1. PDF Ingestion Pipeline
Goal:
Read PDF → split into chunks → attach metadata → persist embeddings.
public void processPdf(File pdfFile, String sessionId) {
PagePdfDocumentReader reader = new PagePdfDocumentReader(new FileSystemResource(pdfFile));
List<Document> documents = reader.read();
TokenTextSplitter splitter = new TokenTextSplitter();
List<Document> splitDocuments = splitter.apply(documents);
splitDocuments.forEach(doc ->
doc.getMetadata().put("session_id", sessionId)
);
vectorStore.add(splitDocuments); // Embeddings done implicitly
}Points to notice:
The chunker is token-aware
Metadata tagging is mandatory if you want per-session isolation
Embeddings happen automatically under the hood
2. Retrieval + Response Generation
public String query(String sessionId, String question) {
// save user message for UI history
MessageEntity userMsg = new MessageEntity();
userMsg.setSessionId(sessionId);
userMsg.setRole("user");
userMsg.setContent(question);
messageRepo.save(userMsg);
// 1. Retrieve similar documents
SearchRequest request = SearchRequest.builder()
.query(question)
.topK(6)
.filterExpression("session_id == '" + sessionId + "'")
.build();
List<Document> docs = vectorStore.similaritySearch(request);
String context = docs.isEmpty() ? ""
: docs.stream().map(Document::getText).collect(Collectors.joining("\n---\n"));
// 2. Generate Response using ChatClient with Memory
String systemText = "You are an AI assistant. Use the context to answer the question.\n" +
"If the answer is not in the context, respond \"I don't have enough information.\"\n\n" +
"Context:\n" + context;
String answer = chatClient.prompt()
.system(systemText)
.user(question)
.advisors(a -> a.param("chat_memory_conversation_id", sessionId)

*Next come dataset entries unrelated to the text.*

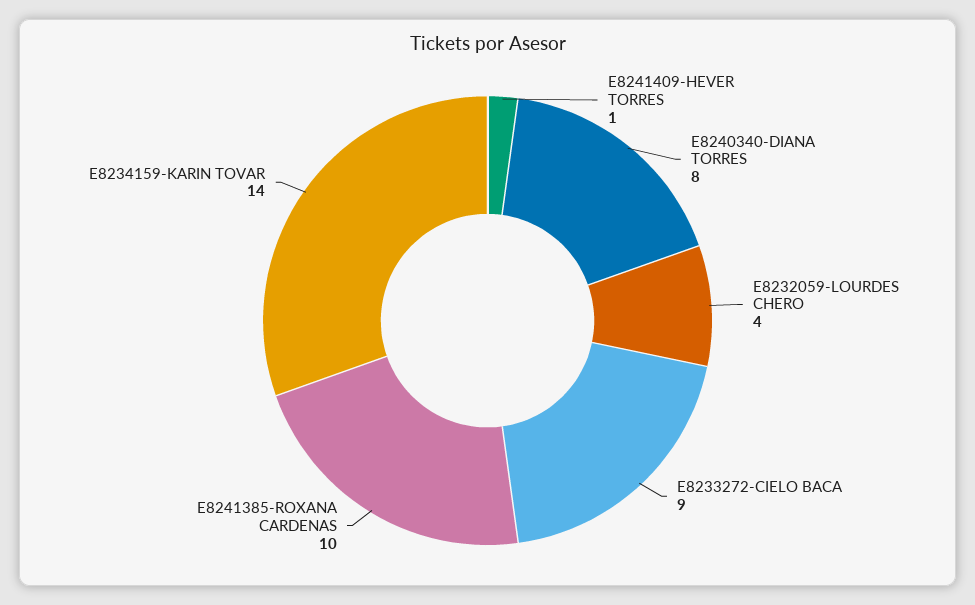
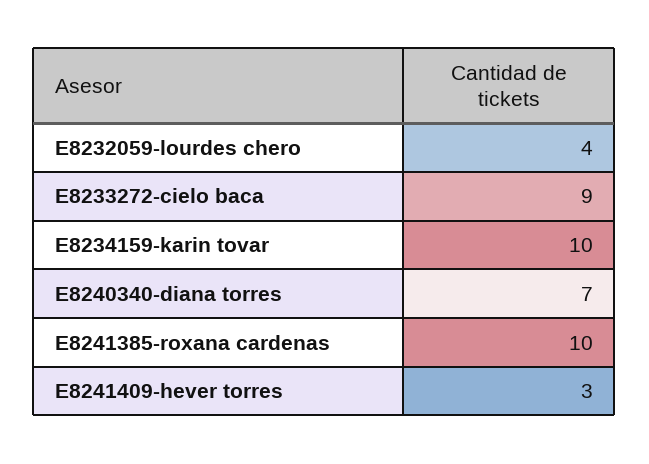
  {
-   "E8241409-HEVER TORRES": 1,
+   "E8241409-HEVER TORRES": 3,
-   "E8240340-DIANA TORRES": 8,
+   "E8240340-DIANA TORRES": 7,
    "E8232059-LOURDES CHERO": 4,
    "E8233272-CIELO BACA": 9,
    "E8241385-ROXANA CARDENAS": 10,
-   "E8234159-KARIN TOVAR": 14
+   "E8234159-KARIN TOVAR": 10
  }

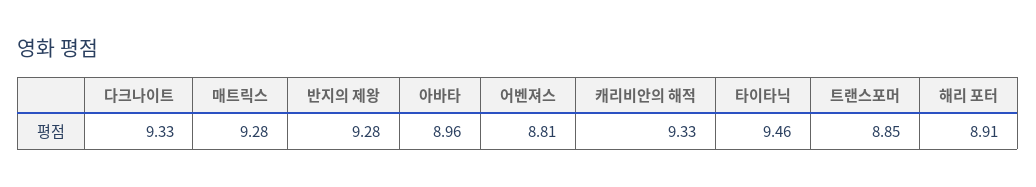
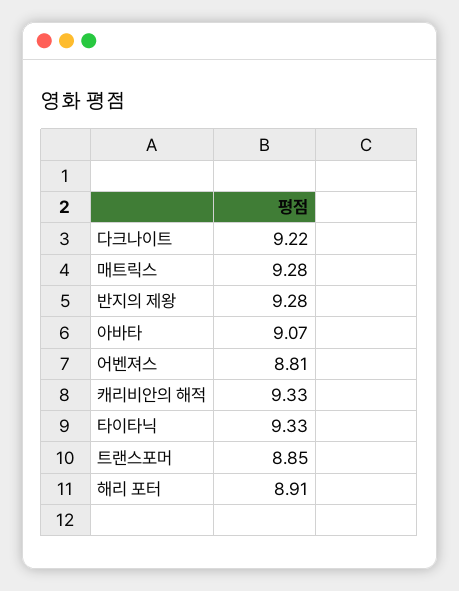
  {
-   "다크나이트": 9.33,
+   "다크나이트": 9.22,
    "매트릭스": 9.28,
    "반지의 제왕": 9.28,
-   "아바타": 8.96,
+   "아바타": 9.07,
    "어벤져스": 8.81,
    "캐리비안의 해적": 9.33,
-   "타이타닉": 9.46,
+   "타이타닉": 9.33,
    "트랜스포머": 8.85,
    "해리 포터": 8.91
  }

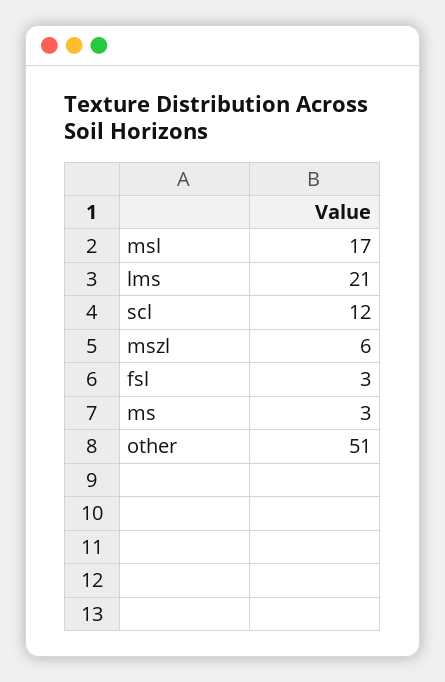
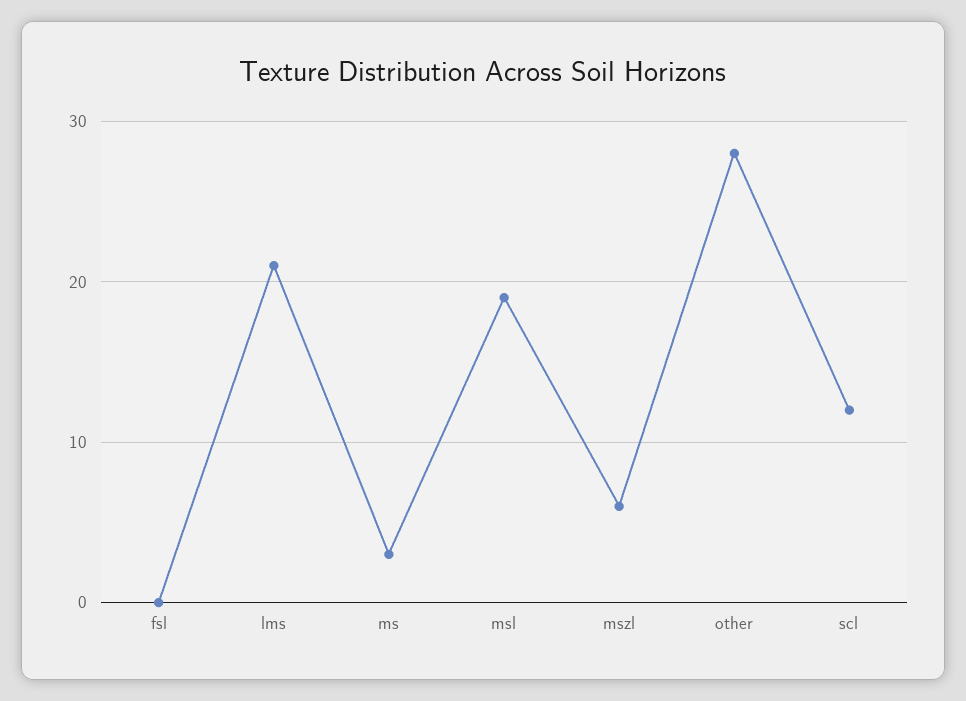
  {
-   "msl": 17,
+   "msl": 19,
    "lms": 21,
    "scl": 12,
    "mszl": 6,
-   "fsl": 3,
+   "fsl": 0,
    "ms": 3,
-   "other": 51
+   "other": 28
  }

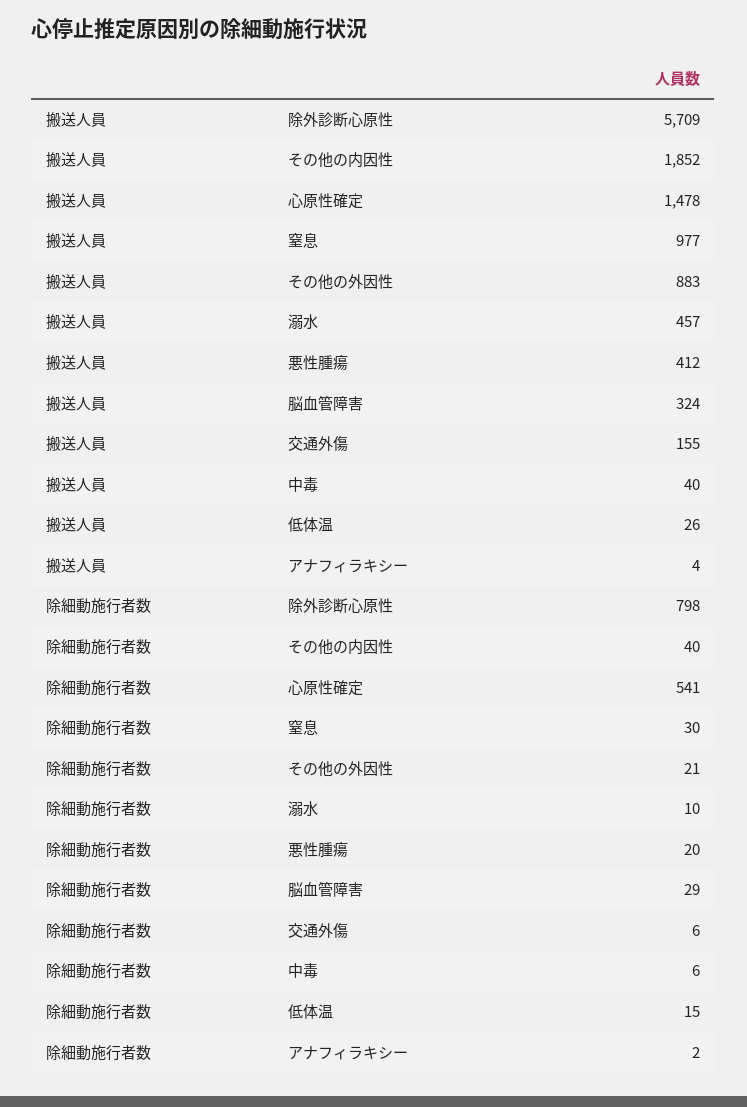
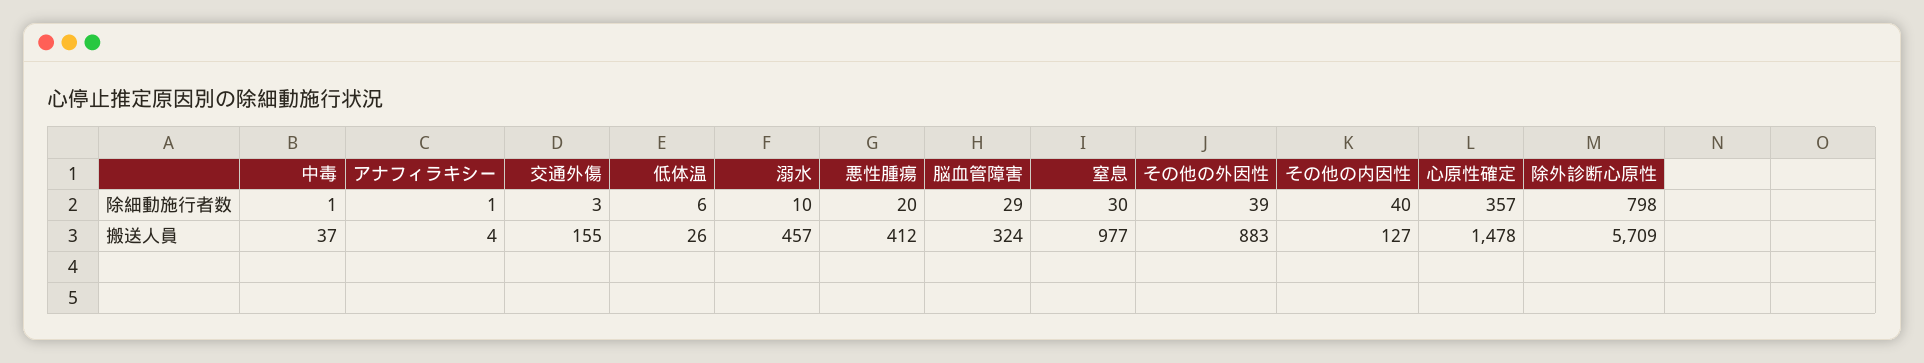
  {
    "搬送人員": {
      "除外診断心原性": 5709,
-     "その他の内因性": 1852,
+     "その他の内因性": 127,
      "心原性確定": 1478,
      "窒息": 977,
      "その他の外因性": 883,
      "溺水": 457,
      "悪性腫瘍": 412,
      "脳血管障害": 324,
      "交通外傷": 155,
-     "中毒": 40,
+     "中毒": 37,
      "低体温": 26,
      "アナフィラキシー": 4
    },
    "除細動施行者数": {
      "除外診断心原性": 798,
      "その他の内因性": 40,
-     "心原性確定": 541,
+     "心原性確定": 357,
      "窒息": 30,
-     "その他の外因性": 21,
+     "その他の外因性": 39,
      "溺水": 10,
      "悪性腫瘍": 20,
      "脳血管障害": 29,
-     "交通外傷": 6,
+     "交通外傷": 3,
-     "中毒": 6,
+     "中毒": 1,
-     "低体温": 15,
+     "低体温": 6,
-     "アナフィラキシー": 2
+     "アナフィラキシー": 1
    }
  }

.param("chat_memory_retrieve_size", 10))
.call()
.content();
// save assistant message for UI history
MessageEntity botMsg = new MessageEntity();
botMsg.setSessionId(sessionId);
botMsg.setRole("assistant");
botMsg.setContent(answer);
messageRepo.save(botMsg);
return answer;
}Capabilities we’re using:
Top-K retrieval
Session filtering using metadata
Threshold-based recall filtering
Automatic embedding of the query
What to explore next ?
This is where Spring AI becomes more interesting than the standard Python RAG pipeline:
1. Model Context Protocol (MCP)
Standard, structured way for models to call tools or external data sources.
2. Function Calling
Let the LLM run Java methods — not hallucinate answers. This is how you move from RAG → agentic systems.
3. Multimodal ingestion
Images, tables, audio — not just text.
4. RAG evaluation framework
Automated scoring of answer accuracy, relevance, and grounding.
Demo & Source Code
📦 GitHub Repository: https://github.com/tpushkarsingh/rag_springai
🌐 Read more tutorials: https://blog.slayitcoder.in
💼 Connect with me on LinkedIn: https://www.linkedin.com/in/tpushkarsingh
Final Take
Spring AI finally gives Java developers a clean, maintainable, production-grade path to build RAG systems — without reinventing every AI primitive. If you’ve written enough glue code in Python, this feels refreshing.
And more importantly: This setup is stable enough to form the base of a real RAG product.